憂いを帯びた表情も好きだけど、やはり好きになった女性には笑顔でいて欲しいから。
「……傷つけた張本人が責任をもって笑顔にさせるのは当然なんですけど。何かムカつきますね」
「あ? 何か言ったか」
目の前を歩く優美な獣みたいな男に笑顔で首を振る。自分がどんなに努力しても、彼女が垣間見せた切なさは消える事がなかったのに。今では心の底から幸せそうに笑う優花を、しっかり祝福してやれる。
でもやはりムカつくから、少しくらい意地悪を言ってもいいだろう。
「早まったと後悔したらいつでも僕に会いに来てくださいね?」
「えっ!?」
頬を染めて慌てる優花と、一瞬で不機嫌になる大輝を見て、凌はいたずらっ子のように笑った。
『次はもっと楽しめるといいね』
そう告げた彼女の声が、今でも頭に響く。
「ええ、楽しいですよ。毎日が」
歌を聞いてくれる人がいる。音楽を続けられる場所がある。蒼園の息にかかっていない事務所に彼女が所属していて良かった。些細な偶然が重なりあい、縁が作られ今の自分がいる。
誰にも聞かれる事はなく、凌はひっそり呟いた。
◆ ◆ ◆
「別に幼い子供を無理やり親から引き離す鬼畜な真似は、流石にしないよ?」
「そうは言いきれないでしょ。欲しいと思ったら手段は選ばないじゃないですか」
お酒を交わしながら二人きりで話すのは、あんなに関わりたくないと思っていた蒼園家の当主、蒼園奏。まだ30そこそこの彼は、人当りのいい笑みを向けた。

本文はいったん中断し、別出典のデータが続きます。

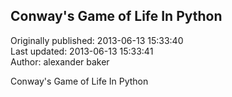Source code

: ## Conway's Game of Life In Python  
Originally published: 2013-06-13 15:33:40  
Last updated: 2013-06-13 15:33:41  
Author: alexander baker  
  
Conway's Game of Life In Python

「まあ、僕ならあの手この手を使って自分から来たいと思わせるけどね!」
「あなたがそうなら、前のご当主もそうだったんでしょうね。何せ変人で有名ですから」
あなたを含め――という言葉は寸前で飲み込んだが。蒼園の人間が変わり者揃いというのは、有名な話である。自分もその変人として見られるのは、不愉快極まりない。
疲れ気味に嘆息する凌を見ながら、奏は笑った。
「それにヴァイオリンの弓って何ですかあれ。別にいらないんで持って帰ってください」
「え~? あ、二胡の方が良かった?」
「そうは言ってません。何で二胡なんですか。弾いた事もないですよ。二胡でモーツアルトを弾こうとしたあなたの話は届いてますが。モーツアルトの仮装で」
「ああ、皆喜んでくれたよ!」
「戸惑っていたの間違いでしょう」
ずばりと返す凌に、奏はけらけらと笑う。とても当主として一族を束ねる男には見えない。
「君は結構毒吐くよね~」
「鍛えられましたから」
笑顔でにっこり返せば、当主は満足げな顔で目を和ませた。
――こんな風に二人きりで酒を飲むようになるとは、あの頃の自分は思ってもいなかった。